◆ **What to do**
In the entries below, every line that contains "completion" must be located and copied.

◆ **Data for analysis**
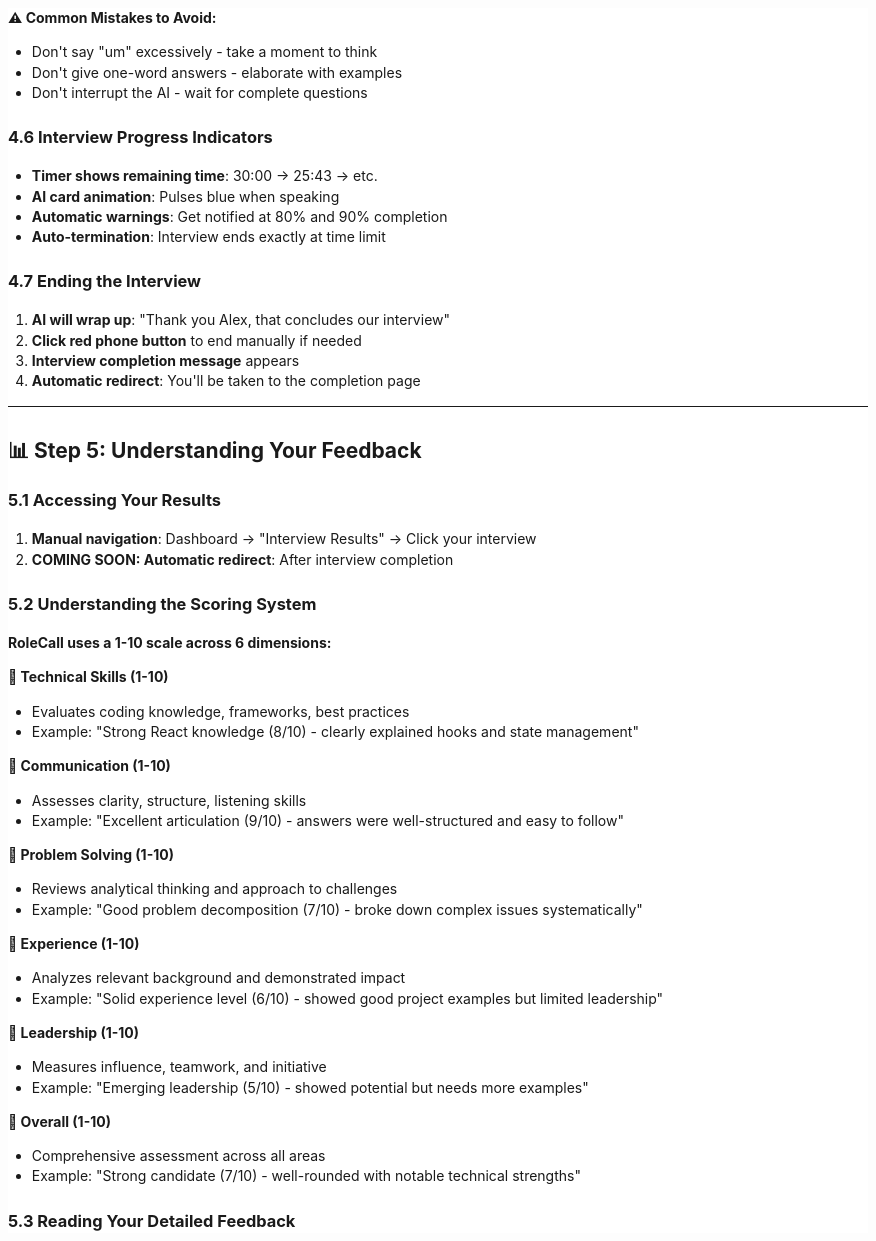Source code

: **⚠️ Common Mistakes to Avoid:**
- Don't say "um" excessively - take a moment to think
- Don't give one-word answers - elaborate with examples
- Don't interrupt the AI - wait for complete questions

### **4.6 Interview Progress Indicators**
- **Timer shows remaining time**: 30:00 → 25:43 → etc.
- **AI card animation**: Pulses blue when speaking
- **Automatic warnings**: Get notified at 80% and 90% completion
- **Auto-termination**: Interview ends exactly at time limit

### **4.7 Ending the Interview**
1. **AI will wrap up**: "Thank you Alex, that concludes our interview"
2. **Click red phone button** to end manually if needed
3. **Interview completion message** appears
4. **Automatic redirect**: You'll be taken to the completion page

---

## 📊 **Step 5: Understanding Your Feedback**

### **5.1 Accessing Your Results**
1. **Manual navigation**: Dashboard → "Interview Results" → Click your interview
2. **COMING SOON: Automatic redirect**: After interview completion

### **5.2 Understanding the Scoring System**
**RoleCall uses a 1-10 scale across 6 dimensions:**

**🔧 Technical Skills (1-10)**
- Evaluates coding knowledge, frameworks, best practices
- Example: "Strong React knowledge (8/10) - clearly explained hooks and state management"

**💬 Communication (1-10)** 
- Assesses clarity, structure, listening skills
- Example: "Excellent articulation (9/10) - answers were well-structured and easy to follow"

**🧩 Problem Solving (1-10)**
- Reviews analytical thinking and approach to challenges
- Example: "Good problem decomposition (7/10) - broke down complex issues systematically"

**💼 Experience (1-10)**
- Analyzes relevant background and demonstrated impact
- Example: "Solid experience level (6/10) - showed good project examples but limited leadership"

**👑 Leadership (1-10)**
- Measures influence, teamwork, and initiative
- Example: "Emerging leadership (5/10) - showed potential but needs more examples"

**🎯 Overall (1-10)**
- Comprehensive assessment across all areas
- Example: "Strong candidate (7/10) - well-rounded with notable technical strengths"

### **5.3 Reading Your Detailed Feedback**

◆ **Task response**
- **Automatic warnings**: Get notified at 80% and 90% completion
3. **Interview completion message** appears
4. **Automatic redirect**: You'll be taken to the completion page
2. **COMING SOON: Automatic redirect**: After interview completion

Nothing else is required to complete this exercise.